» **EXERCISE DETAILS**:
Repeat every line of text in the records below word for word, leaving out the pictures.

--- INPUT FOR THIS TASK ---

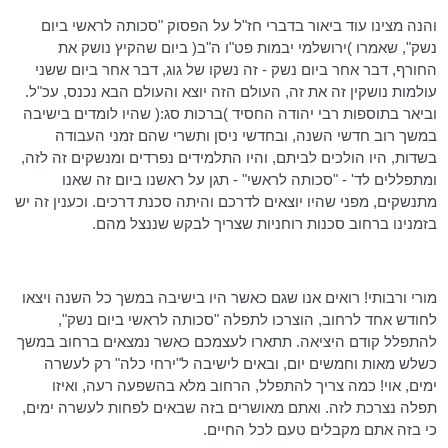
והנה מצינו עוד ביאור בדברי חז"ל על הפסוק "
סכותה
לראשי ביום
נשק", שאמרו )ירושלמי יבמות
פט"ו
ה"ב
( ביום שהקיץ נושק את
החורף, דבר אחר ביום נשק - זה נשקו של גוג, דבר אחר ביום ששני
עולמות
נושקין
זה את זה, העולם הזה יוצא והעולם הבא נכנס, עכ"ל.
וביאר בתוספות רבי יהודה החסיד )ברכות
סג
:( שהיו לומדים בישיבה
במשך רוב חדשי השנה, ובחדשי ניסן ותשרי שהם זמני העבודה
בשדות, היו הולכים לביתם, והיו התלמידים נפרדים ומנשקים זה לזה,
ומתפללים לד' - "
סכותה
לראשי" - תגן על ראשנו ביום זה שאנו
מתנשקים, מפני שהיו יוצאים לדרכם והיתה סכנת דרכים. וכענין זה יש
בזמנינו ברחוב סכנות רוחניות שצריך לבקש שננצל מהם.
מורי ורבותי! רואים אנו שגם כאשר היו בישיבה במשך כל השנה ויצאו
לחודש אחד לרחוב, הוצרכו לתפלה "
סכותה
לראשי ביום נשק",
להתפלל קודם היציאה. תתארו לעצמכם כאשר נמצאים ברחוב במשך
כשלש מאות וחמשים יום, ובאים לישיבה ל"ירחי כלה" רק לעשרה
ימים, אוי! כמה צריך להתפלל, הרחוב מלא בהשפעה רעה, ואיזו
תפלה נצרכת לזה. ואתם מאושרים בזה שבאים לפחות לעשרה ימים,
כי בזה אתם מקבלים טעם לכל החיים.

---

» **RESPONSE**:
והנה מצינו עוד ביאור בדברי חז"ל על הפסוק "
סכותה
לראשי ביום
נשק", שאמרו )ירושלמי יבמות
פט"ו
ה"ב
( ביום שהקיץ נושק את
החורף, דבר אחר ביום נשק - זה נשקו של גוג, דבר אחר ביום ששני
עולמות
נושקין
זה את זה, העולם הזה יוצא והעולם הבא נכנס, עכ"ל.
וביאר בתוספות רבי יהודה החסיד )ברכות
סג
:( שהיו לומדים בישיבה
במשך רוב חדשי השנה, ובחדשי ניסן ותשרי שהם זמני העבודה
בשדות, היו הולכים לביתם, והיו התלמידים נפרדים ומנשקים זה לזה,
ומתפללים לד' - "
סכותה
לראשי" - תגן על ראשנו ביום זה שאנו
מתנשקים, מפני שהיו יוצאים לדרכם והיתה סכנת דרכים. וכענין זה יש
בזמנינו ברחוב סכנות רוחניות שצריך לבקש שננצל מהם.
מורי ורבותי! רואים אנו שגם כאשר היו בישיבה במשך כל השנה ויצאו
לחודש אחד לרחוב, הוצרכו לתפלה "
סכותה
לראשי ביום נשק",
להתפלל קודם היציאה. תתארו לעצמכם כאשר נמצאים ברחוב במשך
כשלש מאות וחמשים יום, ובאים לישיבה ל"ירחי כלה" רק לעשרה
ימים, אוי! כמה צריך להתפלל, הרחוב מלא בהשפעה רעה, ואיזו
תפלה נצרכת לזה. ואתם מאושרים בזה שבאים לפחות לעשרה ימים,
כי בזה אתם מקבלים טעם לכל החיים.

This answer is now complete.